McGrath sums up his idea: “So strong did Jennings find this line of reasoning that it carried him to the point of asserting that the Queen had even greater power in independent Pakistan than she had in England, because Pakistan had been conquered territory and therefore the Crown was not faced with the traditional limitations placed on it at home. As satisfactory as Jennings found this theory, he was apprehensive about having to rely on the prerogative of the Crown, knowing that the argument contradicted the belief held by Pakistanis that they had won full independence and that the British were no longer involved in their government.
“Nineteen years earlier he had written in his Cabinet Government that conventions were not only followed but they have to be followed!. This was not the advice that he gave to Ghulam Mohammad.

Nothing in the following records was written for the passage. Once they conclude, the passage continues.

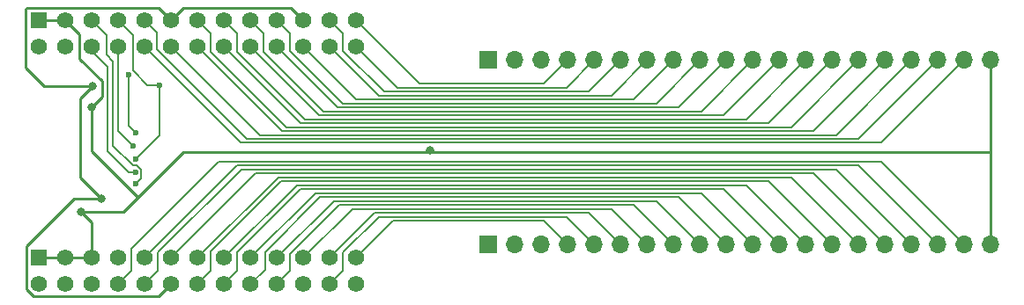
<source format=gbl>
G04 #@! TF.GenerationSoftware,KiCad,Pcbnew,(6.0.11-0)*
G04 #@! TF.CreationDate,2023-06-20T16:53:37+02:00*
G04 #@! TF.ProjectId,ft4232h_mini_module,66743432-3332-4685-9f6d-696e695f6d6f,A*
G04 #@! TF.SameCoordinates,Original*
G04 #@! TF.FileFunction,Copper,L2,Bot*
G04 #@! TF.FilePolarity,Positive*
%FSLAX46Y46*%
G04 Gerber Fmt 4.6, Leading zero omitted, Abs format (unit mm)*
G04 Created by KiCad (PCBNEW (6.0.11-0)) date 2023-06-20 16:53:37*
%MOMM*%
%LPD*%
G01*
G04 APERTURE LIST*
G04 #@! TA.AperFunction,ComponentPad*
%ADD10R,1.562100X1.562100*%
G04 #@! TD*
G04 #@! TA.AperFunction,ComponentPad*
%ADD11C,1.562100*%
G04 #@! TD*
G04 #@! TA.AperFunction,ComponentPad*
%ADD12R,1.700000X1.700000*%
G04 #@! TD*
G04 #@! TA.AperFunction,ComponentPad*
%ADD13O,1.700000X1.700000*%
G04 #@! TD*
G04 #@! TA.AperFunction,ViaPad*
%ADD14C,0.600000*%
G04 #@! TD*
G04 #@! TA.AperFunction,ViaPad*
%ADD15C,0.800000*%
G04 #@! TD*
G04 #@! TA.AperFunction,Conductor*
%ADD16C,0.127000*%
G04 #@! TD*
G04 #@! TA.AperFunction,Conductor*
%ADD17C,0.152400*%
G04 #@! TD*
G04 #@! TA.AperFunction,Conductor*
%ADD18C,0.254000*%
G04 #@! TD*
G04 APERTURE END LIST*
D10*
X101600000Y-110505000D03*
D11*
X101600000Y-113045000D03*
X104140000Y-110505000D03*
X104140000Y-113045000D03*
X106680000Y-110505000D03*
X106680000Y-113045000D03*
X109220000Y-110505000D03*
X109220000Y-113045000D03*
X111760000Y-110505000D03*
X111760000Y-113045000D03*
X114300000Y-110505000D03*
X114300000Y-113045000D03*
X116840000Y-110505000D03*
X116840000Y-113045000D03*
X119380000Y-110505000D03*
X119380000Y-113045000D03*
X121920000Y-110505000D03*
X121920000Y-113045000D03*
X124460000Y-110505000D03*
X124460000Y-113045000D03*
X127000000Y-110505000D03*
X127000000Y-113045000D03*
X129540000Y-110505000D03*
X129540000Y-113045000D03*
X132080000Y-110505000D03*
X132080000Y-113045000D03*
D10*
X101600000Y-87615000D03*
D11*
X101600000Y-90155000D03*
X104140000Y-87615000D03*
X104140000Y-90155000D03*
X106680000Y-87615000D03*
X106680000Y-90155000D03*
X109220000Y-87615000D03*
X109220000Y-90155000D03*
X111760000Y-87615000D03*
X111760000Y-90155000D03*
X114300000Y-87615000D03*
X114300000Y-90155000D03*
X116840000Y-87615000D03*
X116840000Y-90155000D03*
X119380000Y-87615000D03*
X119380000Y-90155000D03*
X121920000Y-87615000D03*
X121920000Y-90155000D03*
X124460000Y-87615000D03*
X124460000Y-90155000D03*
X127000000Y-87615000D03*
X127000000Y-90155000D03*
X129540000Y-87615000D03*
X129540000Y-90155000D03*
X132080000Y-87615000D03*
X132080000Y-90155000D03*
D12*
X144780000Y-91440000D03*
D13*
X147320000Y-91440000D03*
X149860000Y-91440000D03*
X152400000Y-91440000D03*
X154940000Y-91440000D03*
X157480000Y-91440000D03*
X160020000Y-91440000D03*
X162560000Y-91440000D03*
X165100000Y-91440000D03*
X167640000Y-91440000D03*
X170180000Y-91440000D03*
X172720000Y-91440000D03*
X175260000Y-91440000D03*
X177800000Y-91440000D03*
X180340000Y-91440000D03*
X182880000Y-91440000D03*
X185420000Y-91440000D03*
X187960000Y-91440000D03*
X190500000Y-91440000D03*
X193040000Y-91440000D03*
D12*
X144780000Y-109195000D03*
D13*
X147320000Y-109195000D03*
X149860000Y-109195000D03*
X152400000Y-109195000D03*
X154940000Y-109195000D03*
X157480000Y-109195000D03*
X160020000Y-109195000D03*
X162560000Y-109195000D03*
X165100000Y-109195000D03*
X167640000Y-109195000D03*
X170180000Y-109195000D03*
X172720000Y-109195000D03*
X175260000Y-109195000D03*
X177800000Y-109195000D03*
X180340000Y-109195000D03*
X182880000Y-109195000D03*
X185420000Y-109195000D03*
X187960000Y-109195000D03*
X190500000Y-109195000D03*
X193040000Y-109195000D03*
D14*
X110871000Y-100965000D03*
X113156250Y-93853750D03*
X110236000Y-92837000D03*
X110871000Y-98425000D03*
D15*
X139192000Y-100121000D03*
X106680000Y-96012000D03*
X105664000Y-106045000D03*
X106712725Y-93956391D03*
X107569000Y-104775000D03*
D14*
X110871000Y-103378000D03*
X110871000Y-102235000D03*
X110617000Y-99695000D03*
D16*
X110490000Y-109601000D02*
X110490000Y-111775000D01*
X182524000Y-101219000D02*
X118872000Y-101219000D01*
X118872000Y-101219000D02*
X110490000Y-109601000D01*
X190500000Y-109195000D02*
X182524000Y-101219000D01*
X110490000Y-111775000D02*
X109220000Y-113045000D01*
X187960000Y-109195000D02*
X180365000Y-101600000D01*
X180365000Y-101600000D02*
X120665000Y-101600000D01*
X120665000Y-101600000D02*
X111760000Y-110505000D01*
X185420000Y-109195000D02*
X178206000Y-101981000D01*
X178206000Y-101981000D02*
X121031000Y-101981000D01*
X113030000Y-109982000D02*
X113030000Y-111775000D01*
X121031000Y-101981000D02*
X113030000Y-109982000D01*
X113030000Y-111775000D02*
X111760000Y-113045000D01*
X122443000Y-102362000D02*
X114300000Y-110505000D01*
X182880000Y-109195000D02*
X176047000Y-102362000D01*
X176047000Y-102362000D02*
X122443000Y-102362000D01*
X180340000Y-109195000D02*
X173863099Y-102718099D01*
X124626901Y-102718099D02*
X116840000Y-110505000D01*
X173863099Y-102718099D02*
X124626901Y-102718099D01*
X177800000Y-109195000D02*
X171729000Y-103124000D01*
X118110000Y-109855000D02*
X118110000Y-111775000D01*
X118110000Y-111775000D02*
X116840000Y-113045000D01*
X124841000Y-103124000D02*
X118110000Y-109855000D01*
X171729000Y-103124000D02*
X124841000Y-103124000D01*
X175260000Y-109195000D02*
X169570000Y-103505000D01*
X169570000Y-103505000D02*
X126380000Y-103505000D01*
X126380000Y-103505000D02*
X119380000Y-110505000D01*
X120650000Y-111775000D02*
X119380000Y-113045000D01*
X172720000Y-109195000D02*
X167411000Y-103886000D01*
X167411000Y-103886000D02*
X126746000Y-103886000D01*
X120650000Y-109982000D02*
X120650000Y-111775000D01*
X126746000Y-103886000D02*
X120650000Y-109982000D01*
X170180000Y-109195000D02*
X165252000Y-104267000D01*
X165252000Y-104267000D02*
X128158000Y-104267000D01*
X128158000Y-104267000D02*
X121920000Y-110505000D01*
X167640000Y-109195000D02*
X163093000Y-104648000D01*
X123317000Y-111648000D02*
X121920000Y-113045000D01*
X163093000Y-104648000D02*
X128587500Y-104648000D01*
X128587500Y-104648000D02*
X123317000Y-109918500D01*
X123317000Y-109918500D02*
X123317000Y-111648000D01*
X129936000Y-105029000D02*
X124460000Y-110505000D01*
X160934000Y-105029000D02*
X129936000Y-105029000D01*
X165100000Y-109195000D02*
X160934000Y-105029000D01*
X162560000Y-109195000D02*
X158775000Y-105410000D01*
X125730000Y-111775000D02*
X124460000Y-113045000D01*
X130429000Y-105410000D02*
X125730000Y-110109000D01*
X125730000Y-110109000D02*
X125730000Y-111775000D01*
X158775000Y-105410000D02*
X130429000Y-105410000D01*
X160020000Y-109195000D02*
X156616000Y-105791000D01*
X156616000Y-105791000D02*
X131714000Y-105791000D01*
X131714000Y-105791000D02*
X127000000Y-110505000D01*
X133873000Y-106172000D02*
X129540000Y-110505000D01*
X154457000Y-106172000D02*
X133873000Y-106172000D01*
X157480000Y-109195000D02*
X154457000Y-106172000D01*
X134239000Y-106553000D02*
X130810000Y-109982000D01*
X152298000Y-106553000D02*
X134239000Y-106553000D01*
X154940000Y-109195000D02*
X152298000Y-106553000D01*
X130810000Y-111775000D02*
X129540000Y-113045000D01*
X130810000Y-109982000D02*
X130810000Y-111775000D01*
X150139000Y-106934000D02*
X152400000Y-109195000D01*
X132080000Y-110505000D02*
X135651000Y-106934000D01*
X135651000Y-106934000D02*
X150139000Y-106934000D01*
X113156250Y-93853750D02*
X113156250Y-98679750D01*
X112020668Y-93853750D02*
X110617000Y-92450082D01*
X113156250Y-98679750D02*
X110871000Y-100965000D01*
X113156250Y-93853750D02*
X112020668Y-93853750D01*
X110617000Y-89012000D02*
X109220000Y-87615000D01*
X110617000Y-92450082D02*
X110617000Y-89012000D01*
X112903000Y-88758000D02*
X111760000Y-87615000D01*
X121539000Y-99060000D02*
X112903000Y-90424000D01*
X112903000Y-90424000D02*
X112903000Y-88758000D01*
X187960000Y-91440000D02*
X180340000Y-99060000D01*
X180340000Y-99060000D02*
X121539000Y-99060000D01*
X182536000Y-99404000D02*
X121009000Y-99404000D01*
X190500000Y-91440000D02*
X182536000Y-99404000D01*
X121009000Y-99404000D02*
X111760000Y-90155000D01*
X185420000Y-91440000D02*
X178181000Y-98679000D01*
X178181000Y-98679000D02*
X122824000Y-98679000D01*
X122824000Y-98679000D02*
X114300000Y-90155000D01*
X125349000Y-97917000D02*
X173863000Y-97917000D01*
X118110000Y-88885000D02*
X118110000Y-90678000D01*
X116840000Y-87615000D02*
X118110000Y-88885000D01*
X173863000Y-97917000D02*
X180340000Y-91440000D01*
X118110000Y-90678000D02*
X125349000Y-97917000D01*
X176022000Y-98298000D02*
X124983000Y-98298000D01*
X182880000Y-91440000D02*
X176022000Y-98298000D01*
X124983000Y-98298000D02*
X116840000Y-90155000D01*
X120650000Y-88885000D02*
X119380000Y-87615000D01*
X120650000Y-90678000D02*
X120650000Y-88885000D01*
X169545000Y-97155000D02*
X127127000Y-97155000D01*
X175260000Y-91440000D02*
X169545000Y-97155000D01*
X127127000Y-97155000D02*
X120650000Y-90678000D01*
X177800000Y-91440000D02*
X171704000Y-97536000D01*
X126761000Y-97536000D02*
X119380000Y-90155000D01*
X171704000Y-97536000D02*
X126761000Y-97536000D01*
X128905000Y-96393000D02*
X123190000Y-90678000D01*
X170180000Y-91440000D02*
X165227000Y-96393000D01*
X165227000Y-96393000D02*
X128905000Y-96393000D01*
X123190000Y-90678000D02*
X123190000Y-88885000D01*
X123190000Y-88885000D02*
X121920000Y-87615000D01*
X128539000Y-96774000D02*
X121920000Y-90155000D01*
X172720000Y-91440000D02*
X167386000Y-96774000D01*
X167386000Y-96774000D02*
X128539000Y-96774000D01*
X125730000Y-88885000D02*
X124460000Y-87615000D01*
X130810000Y-95631000D02*
X125730000Y-90551000D01*
X125730000Y-90551000D02*
X125730000Y-88885000D01*
X160909000Y-95631000D02*
X130810000Y-95631000D01*
X165100000Y-91440000D02*
X160909000Y-95631000D01*
X167640000Y-91440000D02*
X163068000Y-96012000D01*
X163068000Y-96012000D02*
X130317000Y-96012000D01*
X130317000Y-96012000D02*
X124460000Y-90155000D01*
X158750000Y-95250000D02*
X132095000Y-95250000D01*
X162560000Y-91440000D02*
X158750000Y-95250000D01*
X132095000Y-95250000D02*
X127000000Y-90155000D01*
X130810000Y-90551000D02*
X130810000Y-88885000D01*
X154432000Y-94488000D02*
X134747000Y-94488000D01*
X130810000Y-88885000D02*
X129540000Y-87615000D01*
X157480000Y-91440000D02*
X154432000Y-94488000D01*
X134747000Y-94488000D02*
X130810000Y-90551000D01*
X160020000Y-91440000D02*
X156591000Y-94869000D01*
X156591000Y-94869000D02*
X134254000Y-94869000D01*
X134254000Y-94869000D02*
X129540000Y-90155000D01*
X150114000Y-93726000D02*
X138176000Y-93726000D01*
X152400000Y-91440000D02*
X150114000Y-93726000D01*
X138176000Y-93726000D02*
X132080000Y-87630000D01*
X136017000Y-94107000D02*
X132080000Y-90170000D01*
X154940000Y-91440000D02*
X152273000Y-94107000D01*
X152273000Y-94107000D02*
X136017000Y-94107000D01*
D17*
X110490000Y-98044000D02*
X110236000Y-97790000D01*
X110871000Y-98425000D02*
X110490000Y-98044000D01*
X110236000Y-92964000D02*
X110236000Y-92837000D01*
X110236000Y-97790000D02*
X110236000Y-92964000D01*
D18*
X138983000Y-100330000D02*
X139192000Y-100121000D01*
X193040000Y-100330000D02*
X139401000Y-100330000D01*
X193040000Y-91440000D02*
X193040000Y-100330000D01*
X115443000Y-100330000D02*
X138983000Y-100330000D01*
X107696000Y-94996000D02*
X107696000Y-93472000D01*
X104140000Y-87615000D02*
X101600000Y-87615000D01*
X106680000Y-110505000D02*
X101600000Y-110505000D01*
X105517950Y-88992950D02*
X104140000Y-87615000D01*
X106680000Y-107061000D02*
X105664000Y-106045000D01*
X105517950Y-91293950D02*
X105517950Y-88992950D01*
X106680000Y-110505000D02*
X106680000Y-107061000D01*
X106680000Y-100203000D02*
X111061500Y-104584500D01*
X109728000Y-106045000D02*
X105664000Y-106045000D01*
X193040000Y-100330000D02*
X193040000Y-109195000D01*
X107696000Y-93472000D02*
X105517950Y-91293950D01*
X111188500Y-104584500D02*
X109728000Y-106045000D01*
X139401000Y-100330000D02*
X139192000Y-100121000D01*
X111061500Y-104584500D02*
X111188500Y-104584500D01*
X106680000Y-96012000D02*
X107696000Y-94996000D01*
X111188500Y-104584500D02*
X115443000Y-100330000D01*
X106680000Y-96012000D02*
X106680000Y-100203000D01*
X106712725Y-93956391D02*
X102084391Y-93956391D01*
X105537000Y-102743000D02*
X105537000Y-95132116D01*
X100437950Y-109342950D02*
X100437950Y-113525630D01*
X102084391Y-93956391D02*
X100330000Y-92202000D01*
X105005900Y-104775000D02*
X100437950Y-109342950D01*
X113137950Y-86452950D02*
X100437950Y-86452950D01*
X101119370Y-114207050D02*
X113137950Y-114207050D01*
X105537000Y-95132116D02*
X106712725Y-93956391D01*
X125837950Y-86452950D02*
X115462050Y-86452950D01*
X127000000Y-87615000D02*
X125837950Y-86452950D01*
X107569000Y-104775000D02*
X105005900Y-104775000D01*
X100437950Y-113525630D02*
X101119370Y-114207050D01*
X100330000Y-86560900D02*
X100330000Y-92202000D01*
X114300000Y-87615000D02*
X113137950Y-86452950D01*
X100437950Y-86452950D02*
X100330000Y-86560900D01*
X113137950Y-114207050D02*
X114300000Y-113045000D01*
X107569000Y-104775000D02*
X105537000Y-102743000D01*
X115462050Y-86452950D02*
X114300000Y-87615000D01*
D16*
X111414000Y-102835000D02*
X110871000Y-103378000D01*
X108077000Y-90932000D02*
X108712000Y-91567000D01*
X108712000Y-99689082D02*
X110622918Y-101600000D01*
X108712000Y-91567000D02*
X108712000Y-99689082D01*
X111414000Y-102010082D02*
X111414000Y-102835000D01*
X111003918Y-101600000D02*
X111414000Y-102010082D01*
X106680000Y-87615000D02*
X108077000Y-89012000D01*
X110622918Y-101600000D02*
X111003918Y-101600000D01*
X108077000Y-89012000D02*
X108077000Y-90932000D01*
X108204000Y-92075000D02*
X108204000Y-100203000D01*
X106680000Y-90551000D02*
X108204000Y-92075000D01*
X110236000Y-102235000D02*
X110871000Y-102235000D01*
X108204000Y-100203000D02*
X110236000Y-102235000D01*
X106680000Y-90155000D02*
X106680000Y-90551000D01*
X109220000Y-90155000D02*
X109220000Y-98298000D01*
X109220000Y-98298000D02*
X110617000Y-99695000D01*
M02*

</source>
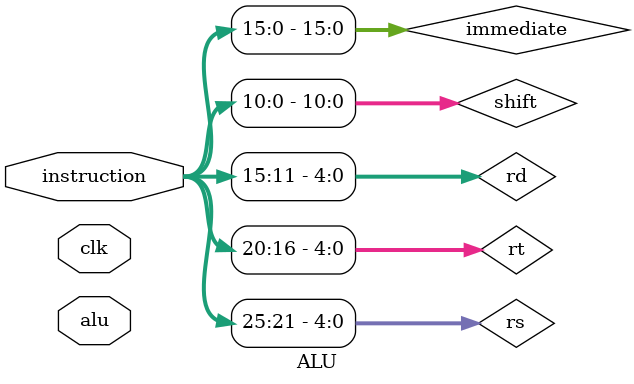
<source format=v>
module ALU(input clk,input alu,input [31:0] instruction);

wire [4:0] rs=instruction[25:21];
wire [4:0]rt=instruction[20:16];
wire [4:0] rd=instruction[15:11];
wire [10:0] shift=instruction[10:0];
wire [15:0] immediate=instruction[15:0];

always @(posedge alu) begin

    
    
    if(alu) begin
      $display("alu = %d,instruction = %b,rs = %d ,rt = %d, rd= %d,shift=%d,immediate=%d  time = %d",alu,instruction,rs,rt,rd,shift,immediate,$time);
    end
    
end




endmodule
</source>
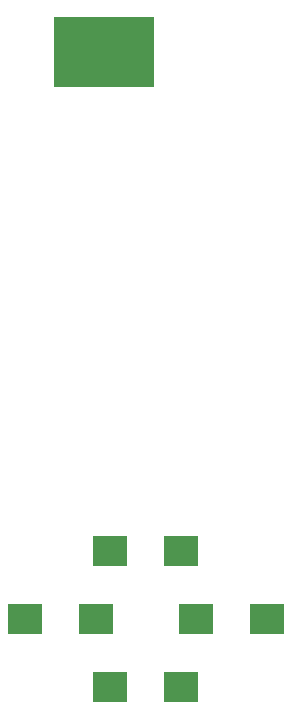
<source format=gbr>
%TF.GenerationSoftware,KiCad,Pcbnew,7.0.7-7.0.7~ubuntu22.04.1*%
%TF.CreationDate,2023-11-01T16:15:55-07:00*%
%TF.ProjectId,Wardriver-PCB,57617264-7269-4766-9572-2d5043422e6b,rev?*%
%TF.SameCoordinates,Original*%
%TF.FileFunction,Paste,Top*%
%TF.FilePolarity,Positive*%
%FSLAX46Y46*%
G04 Gerber Fmt 4.6, Leading zero omitted, Abs format (unit mm)*
G04 Created by KiCad (PCBNEW 7.0.7-7.0.7~ubuntu22.04.1) date 2023-11-01 16:15:55*
%MOMM*%
%LPD*%
G01*
G04 APERTURE LIST*
%ADD10R,8.500000X6.000000*%
%ADD11R,3.000000X2.500000*%
G04 APERTURE END LIST*
D10*
%TO.C,REF\u002A\u002A*%
X-3500000Y26600000D03*
%TD*%
D11*
%TO.C,SW4*%
X3000000Y-27125000D03*
X-3000000Y-27155000D03*
%TD*%
%TO.C,SW3*%
X10250000Y-21375000D03*
X4250000Y-21405000D03*
%TD*%
%TO.C,SW1*%
X-3000000Y-15655000D03*
X3000000Y-15625000D03*
%TD*%
%TO.C,SW2*%
X-10250000Y-21405000D03*
X-4250000Y-21375000D03*
%TD*%
M02*

</source>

Instead, he considered Pakistan’s constitutional convention dealing with the Governor-General’s assent to legislation, but chose to override it with the English constitutional convention of Crown prerogative.”
Tamizuddin Khan was represented in the Sindh High Court by D.N. Pritt, Q.C. S.S. Pirzada and I.I.Chundrigar. Jennings appeared as adviser to Government’s counsel. The Court asked his opinion, unaware of his doings earlier. When he tried to continue, the Assembly’s lawyers demanded the right to cross-examine him on what he said. Rather than being subjected to cross-examination, Jennings refrained from making further statements to the court. As satisfied as Jennings was with the soundness of his position on assent, he was aware that no Governor-General from Jinnah to Ghulam Mohammad had ever raised the question.
The High Court upheld the petition but it was reversed by the Federal Court. Munir, in sheer bad taste, poured scorn on the High Court’s judgment. Jennings had, meanwhile, prepared documents to override its verdict had it gone against the Governor-General.
After the case was over, Jennings made a killing with a book he published in the very next years, Constitutional Problems of Pakistan.
“Although he leaves the impression that his book is another in his long line of objective scholarly works, it actually reflects the memoranda he wrote on behalf of his client, Ghulam Mohammad. As with the efforts of any lawyer serving the interest of his client in an adversarial situation, Jennings avoided facts and theories unfavourable to the client’s case and stressed those which were favourable. Because of his unrivalled reputation as a constitutional scholar, the length and complexity of the courts’ opinions, and the technical nature of the issues involved, Jennings’ interpretation of Tamizuddin has been left unchallenged.”But he was careful not to reproduce his paper on The Status of the Constituent Assembly, and least of all, the letter from the British High Commissioner in Colombo which is being published here for the first time. It reads thus:
“Dear Sir Ivor, Thank you very much. It is most kind of you to offer me a copy of your memorandum about the position in Pakistan and I should indeed be grateful if you would let me have it. It would be of the greatest interest to me personally, and I know that those at the top of the Commonwealth Relations Office in London would be equally interested in seeing the views of an acknowledged expert. I can assure you that we will all respect your confidence and see that no word about it gets back to the Government of Pakistan. With all good wishes, yours sincerely.”
Note that the “offer of a copy” of his confidential memorandum to his client came from Jennings which the envoy gratefully accepted. It was made at the very outset on November 4 and in gross breach of his duty of confidentiality to his clients. He bound the envoy to ensure that his impropriety is kept a secret, and “no word about it gets back to the Government of Pakistan”.